There was a growing murmur in the hall. The ArchOrdinate gestured swiftly, and his clerk rose to call the hall to order.
“The most unusual thing about the trails,” continued the Descendant, “is the colour of the sky behind them. The blue-black of the sky before them becomes a lighter blue as the tracks pass by, and the effect can be seen spreading outward for some time after they’ve gone. Then the blue-black colour slowly returns.”
An air of gloom settled over the meeting. In the current desperate conditions, there was only one thought in the mind of every one of the Descendants, and that thought was, ‘nothing good can come of this.”
A great many parsecs away, the causes of the strange tracks in the sky over Hud were sitting around a long table in the Prometheus boardroom.
Cordez sat at the head of the hastily convened meeting. It was at the top of the huge base’s admin tower. He had asked for the overhead dome to be left unchanged as a panoramic view of the production centre’s surroundings.
Neptune hung overhead in its ‘full’ phase, a ghostly grey-blue phantom that covered half the sky above the dead surface of its moon. It was reflecting the thin, watered-down light it received from the Sun.
It was rare for the South Am Regent to visit the Prometheus site, and most of those present in the boardroom had never seen him in person. There was a muted feeling of awe at his presence.
Cordez was fast becoming a legend among those who knew of his activities in defence of Earth, and as with all legends it had its basis in the hero archetype in the deep unconscious. Being presented with the flesh and blood person it was based on was a disquieting experience.
No one had asked the Mersa whether they had an equivalent unconscious mental process, or if they had discovered archetypes deep in their own unconscious minds.
“We have some serious questions to consider today,” began the Regent, “and these questions have a rather marked ethical element to them. Since this will largely be a matter of a conscience vote, I expect you all to speak up if you have any
thing to contribute.”
The level of tension in the room increased a notch. It looked as if each and every vote would need to be considered carefully.

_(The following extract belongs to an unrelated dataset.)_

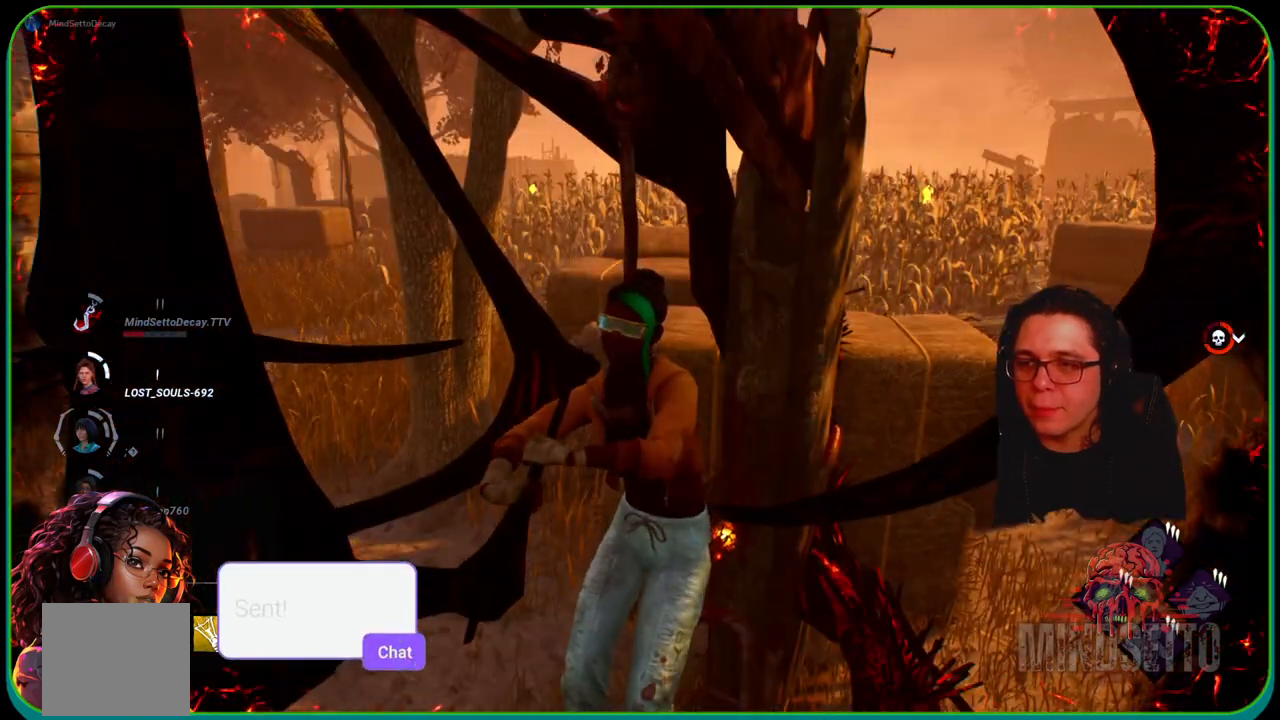
{"buttons": [], "left_stick": "right", "right_stick": "center", "events": [[150, "right_stick", "right"], [200, "right_stick", "center"]]}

“The atmosphere on Aqua Regis is, as you know, being returned to its normal state by a squadron of Prometheus Javelins that have been fitted with ramjets, so they can manufacture ozone out of the Aqua Regis atmosphere.
“The Javelins are effectively in the process of building a shielding layer above the planet. The first question we have to consider is whether we reveal ourselves to the inhabitants as their benefactors or not.”
He stopped to let his words sink in.
“It is likely the people on the planet will have noticed the appearance of the Reaper ships in their system initially, even though they’re only at a medieval level of technology. They may even have noticed the appearance of our ramjets in the upper levels of the atmosphere. The Sumerian injunction of non-interference would be a problem for us if we do make contact, but the consequences of non-interference appear to be far worse.
“The level of civilisation on the planet is almost certain to fall back into barbarism for some time, even with our intervention to restore a habitable atmosphere. Humanitarian concerns would suggest we should help avert this, if it can be done with minimal impact on their existing culture.
“There is another consideration, one that will appear purely selfish initially, but may in the long-term mean the destruction of the people of Aqua Regis if they do not, in their turn, help us against the Reaper ships.”
This dramatic statement got the undivided attention of everyone in the boardroom.
“Aqua Regis is an unusual planet to be supporting life,” continued Cordez. “With a relatively cool core it did not develop much in the way of tectonic activity, or the equivalent of Van Allan radiation belts to protect it from the heavy-particle radiation of its sun.
“The people of Aqua Regis have evolved to counter this in a number of ways. By heavy pigmentation in their skin, an immune system that is particularly effective against pre-cancerous cells, and what we presume is some sort of ‘double redundancy’ system for their nervous systems.